Another approach I've heard about is to hire someone to clean and maintain shared supplies. With the cost split up over 10 people, it is very much cost-effective, in exchange for having fewer conflicts over mixed standards of cleanliness and mixed ability to clean.

💬chat systems

They talk about using Slack as their main chat system, and I'd be pretty interested in talking more to folks about community chat apps and features they like and don't like.

I really appreciate Zulip's "topic" system where you can easily start new stand alone conversation threads, sort of like a forum. Though I also find Zulip's UI too annoying and feature-incomplete to actually recommend it for a community. (Context: this is an app I use to talk to people at the Recurse Center and at work (because our founders founded Zulip lol), but nowhere else.) I like that Discord allows you to group channels, so you could e.g. mute all of the meme channels.

It feels important to have channels that are low-noise where important things go, and other channels where you can goof around, but I've seen that easily set up on all Slack/Discord/Zulip instances I've seen. I like that these community houses use emoji reactions to show they've seen an important post. (emoji are so good!!) Having bots set up for reminders on chores and events also seems pretty nice.

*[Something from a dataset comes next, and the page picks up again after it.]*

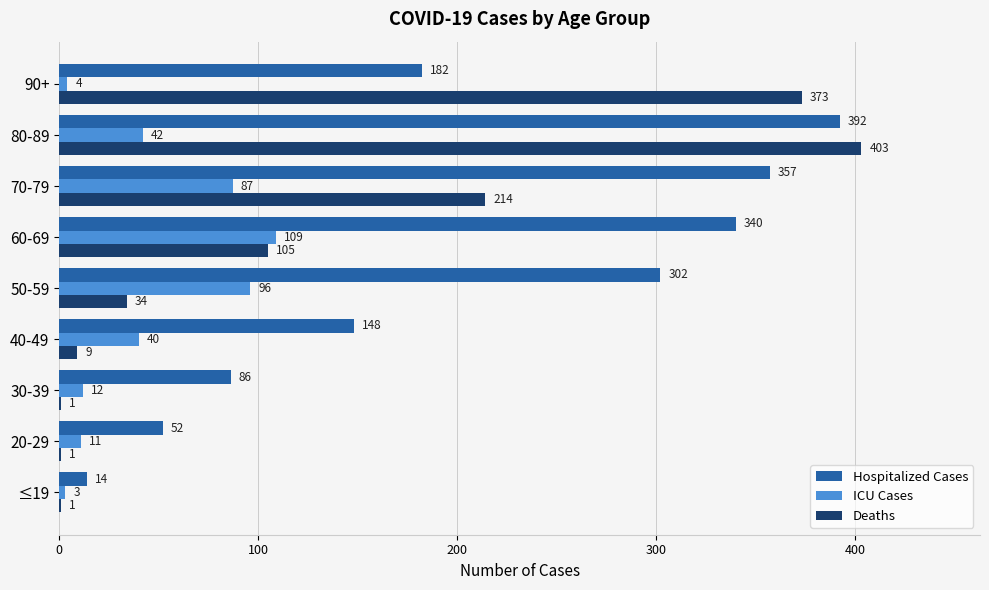

At which category is the sum across all series the highest?

80-89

I imagine different groups would benefit from different kinds of setups, but I'm super interested to think more about how to set up community chat instances to feel fun and easy to hang out in. I've been in so many different work slacks and know there are definitely some clear anti-patterns and often-fun-patterns.

I also wonder if you could use apps like Discord more like Zulip (i.e. one channel per conversation thread), and just aggressively archive and unarchive channels - but that's probably too annoying to implement.

🏠house size

The houses discussed in this guide are often really big! Like, 30 people or something. I generally have thought about wanting to live with maybe max 8 other people. I can't imagine trusting 30 people to keep the house going smoothly. My friend and I were talking about how when you have a really big group, there will naturally be social subgroups, and maybe this allows folks some space to distance themself from certain people or groups when experiencing conflict, and maybe this helps keep some harmony.

It seems like a house this big would have been people coming in and out of it a lot, especially in SF where people are moving all the time. Is that true? How stable are the populations of these houses? How does the culture survive or shift over time? What kinds of things influence how often people are moving in and out, and how much the culture shifts?